Saturday, July 14, 2007

Mr. Laurel and Mr. Hardy


To your left please note the two funniest human beings ever to be projected on a screen.
Mark Twain said that "dissecting humor is like dissecting a frog--you can examine the heart, stomach, liver, kidneys...but in the end all you're left with is a dead frog!"
Accordingly, I will not presume to do a painstaking analysis--nor is it even possible-- of what makes Stan and Ollie the absolute gold standard in film comedy.
Like God, it surpasses all understanding.
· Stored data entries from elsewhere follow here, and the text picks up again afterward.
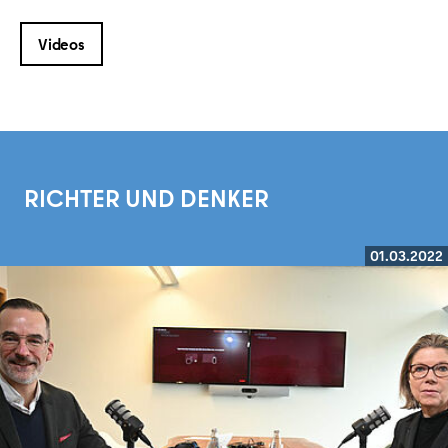
Videos
RICHTER UND DENKER
01.03.2022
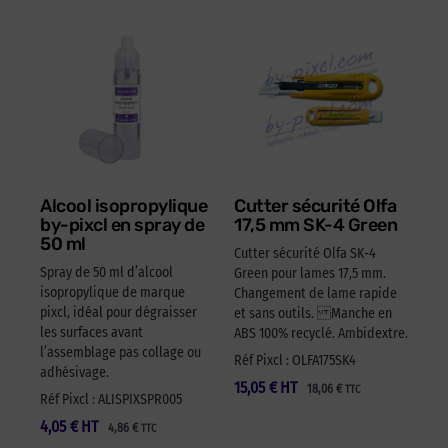
Alcool isopropylique
Cutter sécurité Olfa
by-pixcl en spray de
17,5 mm SK-4 Green
50 ml
Cutter sécurité Olfa SK-4
Spray de 50 ml d’alcool
Green pour lames 17,5 mm.
isopropylique de marque
Changement de lame rapide
pixcl, idéal pour dégraisser
et sans outils. Manche en
les surfaces avant
ABS 100% recyclé. Ambidextre.
l’assemblage pas collage ou
Réf Pixcl : OLFA175SK4
adhésivage.
15,05
€
HT
18,06
€
TTC
Réf Pixcl : ALISPIXSPR005
4,05
€
HT
4,86
€
TTC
Is there any doubt that taking two other human beings and having them go through the exact motions, uttering the exact same words, and trying to essay the same gestures and mannerisms would fall abysmally flat?
When Stan Laurel and Oliver Hardy, already having established themselves as solo film performers--although nowhere near having ascended to the rarefied artistic heights of Chaplin, Keaton and Lloyd--teamed up in 1927, it was the divine pairing of two comic soulmates.
Call it chemistry, speak of it in metaphysical terms, whatever-- in tandem they instantly joined the aforementioned troika of comedy masters.
I would argue that in their two and three-reeler shorts and their features, from their first duo effort up until 1940, they were, in terms of sheer laughter quotient, the funniest of them all. No lesser than Chaplin concurred in this in his autobiography and that ain't a bad reference!. Those of us who know of the pair beyond their screen efforts, are well aware that Stan,"the dumb one",was the creative force behind the duo. .
Logic therefore dictates, if one concurs with Chaplin's assessment, that Stan Laurel may have been the greatest comic genius in the history of Hollywood. Producer Hal Roach, with whom there was precious little love lost between him and Stan, called the latter the greatest gag writer in comedy.
In turn, Stan, always the modest gentleman, looked in awe at his partner, Ollie. It was Stan, the creator, who laughed hysterically at Hardy's performances as he surveyed the daily rushes(interestingly, the same self-deprecating and at the same time, lavish praise for a partner occurred in the case of Jackie Gleason and Art Carney on "The Honeymooners" which Steve Allen called the Laurel and Hardy of television--Gleason thought Carney was the real funny one). Stan knew all too well what he had--a true NATURAL--Hardy's meticulous, precise-and-perfectly-appropriate-to-the-situation mannerisms, his preternatural timing, his unflagging efforts at maintaining dignity and social decorum which were usually instantly negated by a tumble down a flight of stairs or a tearing of the pants in the hindquarters--and perhaps, most endearing and riotous of all, his taking us into his confidence with his looks into the camera-- exasperated, resigned, baffled or like a guilt-ridden little boy caught with his hand in the cookie jar. These brilliantly executed "mute appeals for sympathy", in the words of one writer, always elicited the hardiest ( unintentional pun instantly realized)) laughs from me.
The interaction between the two was the very definition of comic choreography--perhaps it was no surprise that Stan and Ollie often 'commenced to dancing' in their films. These literal terpsichorean turns were the logical next step to their timeless comedy Carioca.
You may have John Phillip Sousa, I will always March to the sound of the Cuckoos-- Arthur Stanley Jefferson and Oliver Norvell Hardy--synonyms for joy and laughter.